音楽家、音楽愛好者を問わずの多くの音楽人は、人を殺すことは望まず、すべての命に敬意を払い愛(いつく)しむ気持ちを抱いていると思います。ですから、ウクライナ人ロシア人が協力して合同コンサートなどを行えば、両国の人々に勇気と希望を与え、復興に向けての弾みとなるでしょう。
 この地方では、兄弟はウクライナ人だが夫はロシア人というような関係も珍しくないようですし、合同コンサートは出来そうに思います。
 紛争中は、コンサートのプログラムからラフマニノフの作品を外せざるをえないような事態を生じさせましたが、我が国でも太平洋戦争中、ストライク、ボールは敵国の言語ということで禁止され、「よし!だめ!」におき換えられました。さすがにすでに国民スポーツとして浸透していた野球自体を禁止する事態には至りませんでしたが、それらは、戦争の副作用で、終戦後はすぐに解消するでしょう。
 ところで終戦後のロシアはどうなるのでしょうか。私は国民一人一人がよく考え自由に発言し、多少の混乱期を経ても、民主的な政治体制を築いて欲しいと願っています。それが実現した時、現在の東西陣営といった対立構造が崩れ、人間交流における新しい世界地図が生まれるかもしれません。第二次世界大戦中、ヒトラーのナチスを生み、疎まれ恐れられたドイツとドイツ国民ですが、今やドイツは経済的にも安定し、ユーロへの救出金額も最も高く、地球温暖化対策でも世界をリードしています。ヨーロッパの人々にヨーロッパで最も尊敬出来る国、国民は?と訊くと、ドイツ、ドイツ国民と答える人が一番多いそうです。私はロシアの変化に期待しています。

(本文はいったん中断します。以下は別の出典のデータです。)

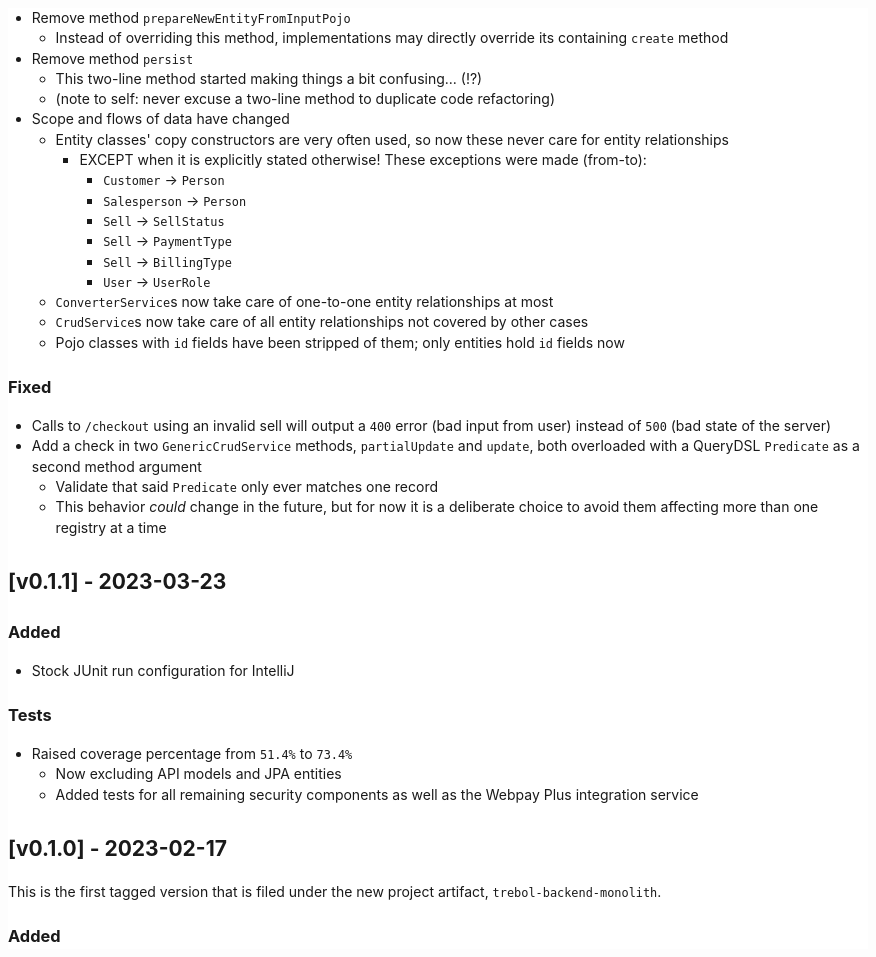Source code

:   - Remove method `prepareNewEntityFromInputPojo`
    - Instead of overriding this method, implementations may directly override its containing `create` method
  - Remove method `persist`
    - This two-line method started making things a bit confusing... (!?)
    - (note to self: never excuse a two-line method to duplicate code refactoring)
- Scope and flows of data have changed
  - Entity classes' copy constructors are very often used, so now these never care for entity relationships
    - EXCEPT when it is explicitly stated otherwise! These exceptions were made (from-to):
      - `Customer` -> `Person`
      - `Salesperson` -> `Person`
      - `Sell` -> `SellStatus`
      - `Sell` -> `PaymentType`
      - `Sell` -> `BillingType`
      - `User` -> `UserRole`
  - `ConverterService`s now take care of one-to-one entity relationships at most
  - `CrudService`s now take care of all entity relationships not covered by other cases
  - Pojo classes with `id` fields have been stripped of them; only entities hold `id` fields now

### Fixed

- Calls to `/checkout` using an invalid sell will output a `400` error (bad input from user) instead of `500` (bad state
  of the server)
- Add a check in two `GenericCrudService` methods, `partialUpdate` and `update`, both overloaded with a
  QueryDSL `Predicate` as a second method argument
  - Validate that said `Predicate` only ever matches one record
  - This behavior *could* change in the future, but for now it is a deliberate choice to avoid them affecting more than
    one registry at a time

## [v0.1.1] - 2023-03-23

### Added

- Stock JUnit run configuration for IntelliJ

### Tests

- Raised coverage percentage from `51.4%` to `73.4%`
  - Now excluding API models and JPA entities
  - Added tests for all remaining security components as well as the Webpay Plus integration service

## [v0.1.0] - 2023-02-17

This is the first tagged version that is filed under the new project artifact,
`trebol-backend-monolith`.

### Added

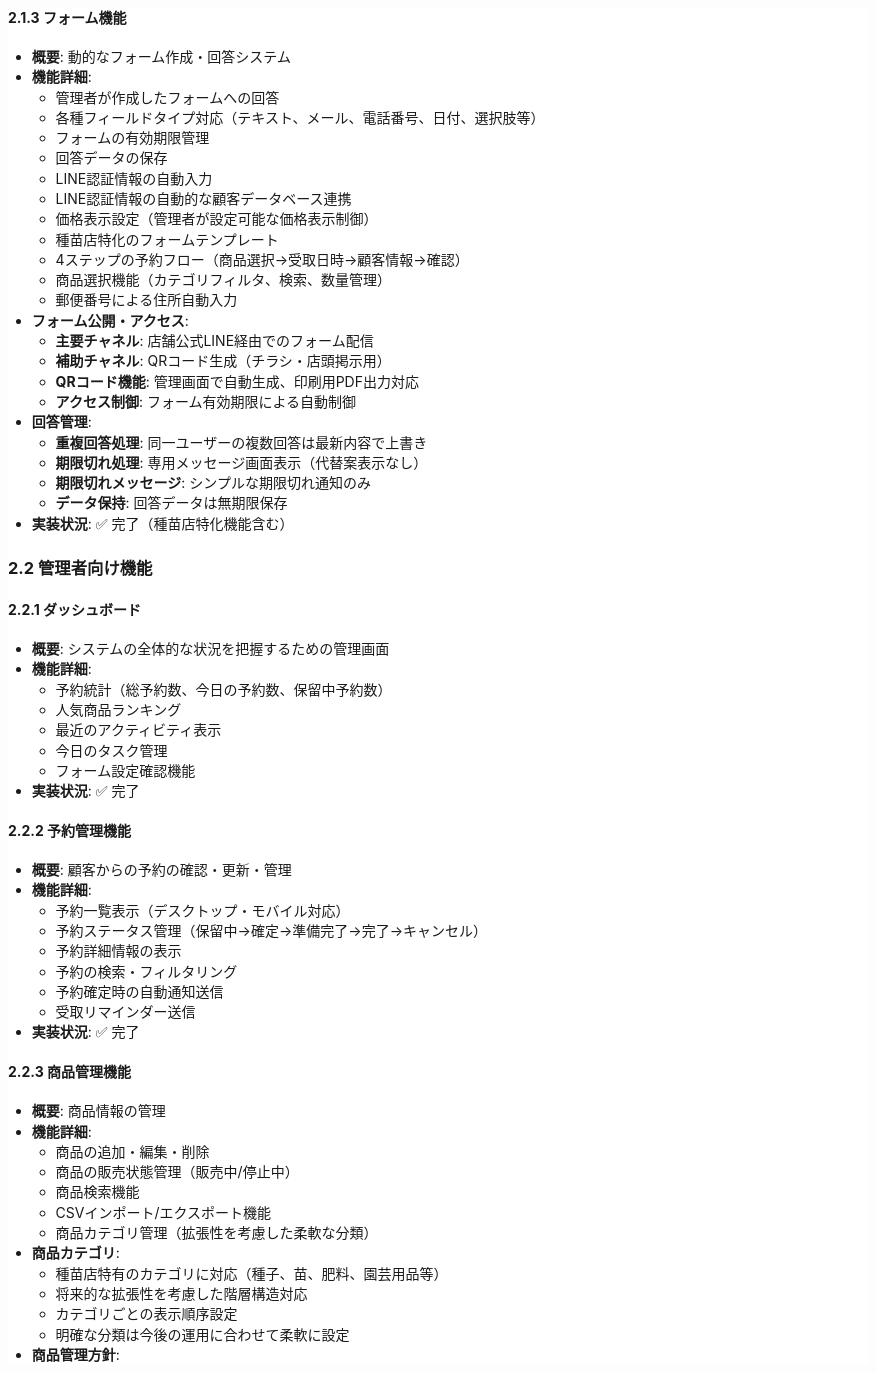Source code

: #### 2.1.3 フォーム機能
- **概要**: 動的なフォーム作成・回答システム
- **機能詳細**:
  - 管理者が作成したフォームへの回答
  - 各種フィールドタイプ対応（テキスト、メール、電話番号、日付、選択肢等）
  - フォームの有効期限管理
  - 回答データの保存
  - LINE認証情報の自動入力
  - LINE認証情報の自動的な顧客データベース連携
  - 価格表示設定（管理者が設定可能な価格表示制御）
  - 種苗店特化のフォームテンプレート
  - 4ステップの予約フロー（商品選択→受取日時→顧客情報→確認）
  - 商品選択機能（カテゴリフィルタ、検索、数量管理）
  - 郵便番号による住所自動入力
- **フォーム公開・アクセス**:
  - **主要チャネル**: 店舗公式LINE経由でのフォーム配信
  - **補助チャネル**: QRコード生成（チラシ・店頭掲示用）
  - **QRコード機能**: 管理画面で自動生成、印刷用PDF出力対応
  - **アクセス制御**: フォーム有効期限による自動制御
- **回答管理**:
  - **重複回答処理**: 同一ユーザーの複数回答は最新内容で上書き
  - **期限切れ処理**: 専用メッセージ画面表示（代替案表示なし）
  - **期限切れメッセージ**: シンプルな期限切れ通知のみ
  - **データ保持**: 回答データは無期限保存
- **実装状況**: ✅ 完了（種苗店特化機能含む）

### 2.2 管理者向け機能

#### 2.2.1 ダッシュボード
- **概要**: システムの全体的な状況を把握するための管理画面
- **機能詳細**:
  - 予約統計（総予約数、今日の予約数、保留中予約数）
  - 人気商品ランキング
  - 最近のアクティビティ表示
  - 今日のタスク管理
  - フォーム設定確認機能
- **実装状況**: ✅ 完了

#### 2.2.2 予約管理機能
- **概要**: 顧客からの予約の確認・更新・管理
- **機能詳細**:
  - 予約一覧表示（デスクトップ・モバイル対応）
  - 予約ステータス管理（保留中→確定→準備完了→完了→キャンセル）
  - 予約詳細情報の表示
  - 予約の検索・フィルタリング
  - 予約確定時の自動通知送信
  - 受取リマインダー送信
- **実装状況**: ✅ 完了

#### 2.2.3 商品管理機能
- **概要**: 商品情報の管理
- **機能詳細**:
  - 商品の追加・編集・削除
  - 商品の販売状態管理（販売中/停止中）
  - 商品検索機能
  - CSVインポート/エクスポート機能
  - 商品カテゴリ管理（拡張性を考慮した柔軟な分類）
- **商品カテゴリ**:
  - 種苗店特有のカテゴリに対応（種子、苗、肥料、園芸用品等）
  - 将来的な拡張性を考慮した階層構造対応
  - カテゴリごとの表示順序設定
  - 明確な分類は今後の運用に合わせて柔軟に設定
- **商品管理方針**:
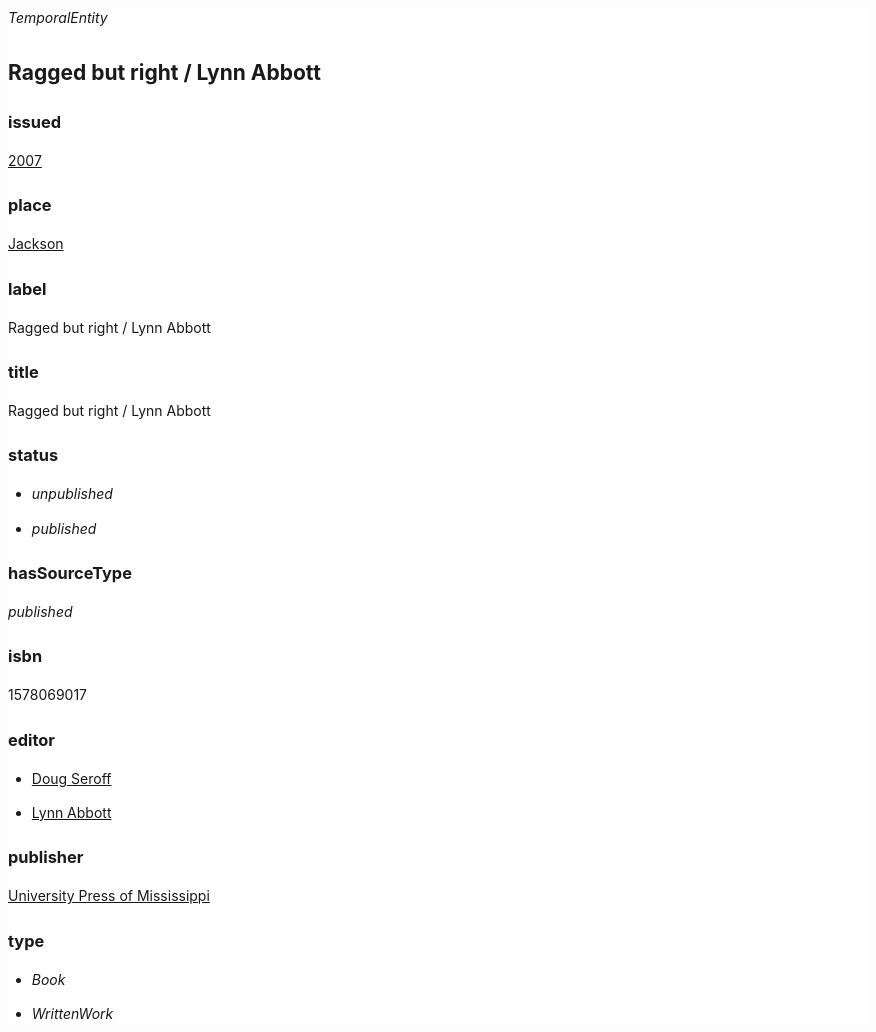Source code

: *TemporalEntity*

## Ragged but right / Lynn Abbott

### issued


[2007](#2007)

### place


[Jackson](#Jackson)

### label


Ragged but right / Lynn Abbott

### title


Ragged but right / Lynn Abbott

### status

 - *unpublished*

 - *published*

### hasSourceType


*published*

### isbn


1578069017

### editor

 - [Doug Seroff](#Doug-Seroff)

 - [Lynn Abbott](#Lynn-Abbott)

### publisher


[University Press of Mississippi](#University-Press-of-Mississippi)

### type

 - *Book*

 - *WrittenWork*

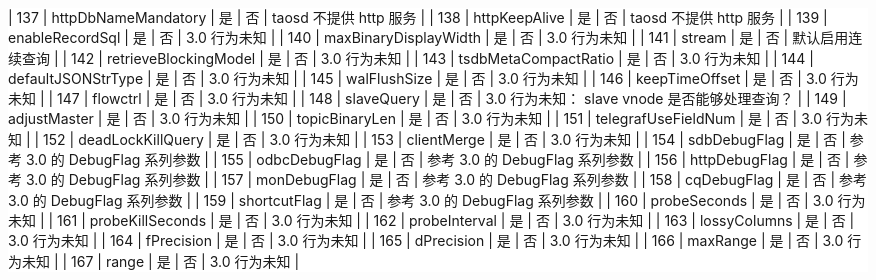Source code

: | 137 |   httpDbNameMandatory   | 是              | 否              | taosd 不提供 http 服务                            |
| 138 |      httpKeepAlive      | 是              | 否              | taosd 不提供 http 服务                            |
| 139 |     enableRecordSql     | 是              | 否              | 3.0 行为未知                                      |
| 140 |  maxBinaryDisplayWidth  | 是              | 否              | 3.0 行为未知                                      |
| 141 |         stream          | 是              | 否              | 默认启用连续查询                                  |
| 142 |  retrieveBlockingModel  | 是              | 否              | 3.0 行为未知                                      |
| 143 |  tsdbMetaCompactRatio   | 是              | 否              | 3.0 行为未知                                      |
| 144 |   defaultJSONStrType    | 是              | 否              | 3.0 行为未知                                      |
| 145 |      walFlushSize       | 是              | 否              | 3.0 行为未知                                      |
| 146 |     keepTimeOffset      | 是              | 否              | 3.0 行为未知                                      |
| 147 |        flowctrl         | 是              | 否              | 3.0 行为未知                                      |
| 148 |       slaveQuery        | 是              | 否              | 3.0 行为未知： slave vnode 是否能够处理查询？     |
| 149 |      adjustMaster       | 是              | 否              | 3.0 行为未知                                      |
| 150 |     topicBinaryLen      | 是              | 否              | 3.0 行为未知                                      |
| 151 |   telegrafUseFieldNum   | 是              | 否              | 3.0 行为未知                                      |
| 152 |    deadLockKillQuery    | 是              | 否              | 3.0 行为未知                                      |
| 153 |       clientMerge       | 是              | 否              | 3.0 行为未知                                      |
| 154 |      sdbDebugFlag       | 是              | 否              | 参考 3.0 的 DebugFlag 系列参数                    |
| 155 |      odbcDebugFlag      | 是              | 否              | 参考 3.0 的 DebugFlag 系列参数                    |
| 156 |      httpDebugFlag      | 是              | 否              | 参考 3.0 的 DebugFlag 系列参数                    |
| 157 |      monDebugFlag       | 是              | 否              | 参考 3.0 的 DebugFlag 系列参数                    |
| 158 |       cqDebugFlag       | 是              | 否              | 参考 3.0 的 DebugFlag 系列参数                    |
| 159 |      shortcutFlag       | 是              | 否              | 参考 3.0 的 DebugFlag 系列参数                    |
| 160 |      probeSeconds       | 是              | 否              | 3.0 行为未知                                      |
| 161 |    probeKillSeconds     | 是              | 否              | 3.0 行为未知                                      |
| 162 |      probeInterval      | 是              | 否              | 3.0 行为未知                                      |
| 163 |      lossyColumns       | 是              | 否              | 3.0 行为未知                                      |
| 164 |       fPrecision        | 是              | 否              | 3.0 行为未知                                      |
| 165 |       dPrecision        | 是              | 否              | 3.0 行为未知                                      |
| 166 |        maxRange         | 是              | 否              | 3.0 行为未知                                      |
| 167 |          range          | 是              | 否              | 3.0 行为未知                                      |
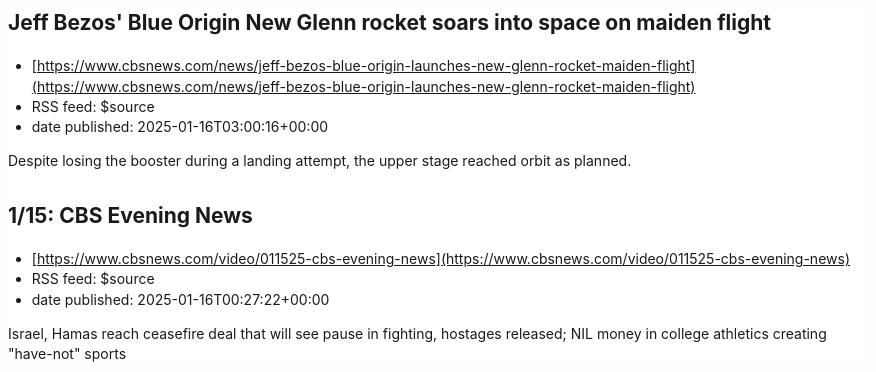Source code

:## Jeff Bezos' Blue Origin New Glenn rocket soars into space on maiden flight
 - [https://www.cbsnews.com/news/jeff-bezos-blue-origin-launches-new-glenn-rocket-maiden-flight](https://www.cbsnews.com/news/jeff-bezos-blue-origin-launches-new-glenn-rocket-maiden-flight)
 - RSS feed: $source
 - date published: 2025-01-16T03:00:16+00:00

Despite losing the booster during a landing attempt, the upper stage reached orbit as planned.

## 1/15: CBS Evening News
 - [https://www.cbsnews.com/video/011525-cbs-evening-news](https://www.cbsnews.com/video/011525-cbs-evening-news)
 - RSS feed: $source
 - date published: 2025-01-16T00:27:22+00:00

Israel, Hamas reach ceasefire deal that will see pause in fighting, hostages released; NIL money in college athletics creating "have-not" sports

 この文で、善・正義への強い欲望をもつ人間が独裁化して、人々を恐ろしい地獄に導いてしまうことが珍しくない。悪と善の対極にあるのではなく、すぐ隣にある、ということを書いて警鐘を鳴らしましたが、危険な方向に走ってしまう経緯を解き明かすためには、独裁者が自己の精神を形成して行く過程にまで鋭いメスを入れて行必要があるのでしょう。しかし正義への欲望が強い人間ほど自分の側にこそ正義があり、敵対する相手を、悪と決めつけたがります。人が排他的で独善的な思考に陥るとき、大きな過ちを犯しやすくなるのです。いままで、ドストエフスキー、大江健三郎など著名な文学者の言葉を引用したので、今度は、私が好んでプレイする、無料のRPGから引用してみましょう。「物事を善か悪かの二極論で決めることこそ、人間の奢りなのかもしれませんね。」これはこのゲームの作者が、ゲームでは脇役として登場するある人物に言わせたセリフです。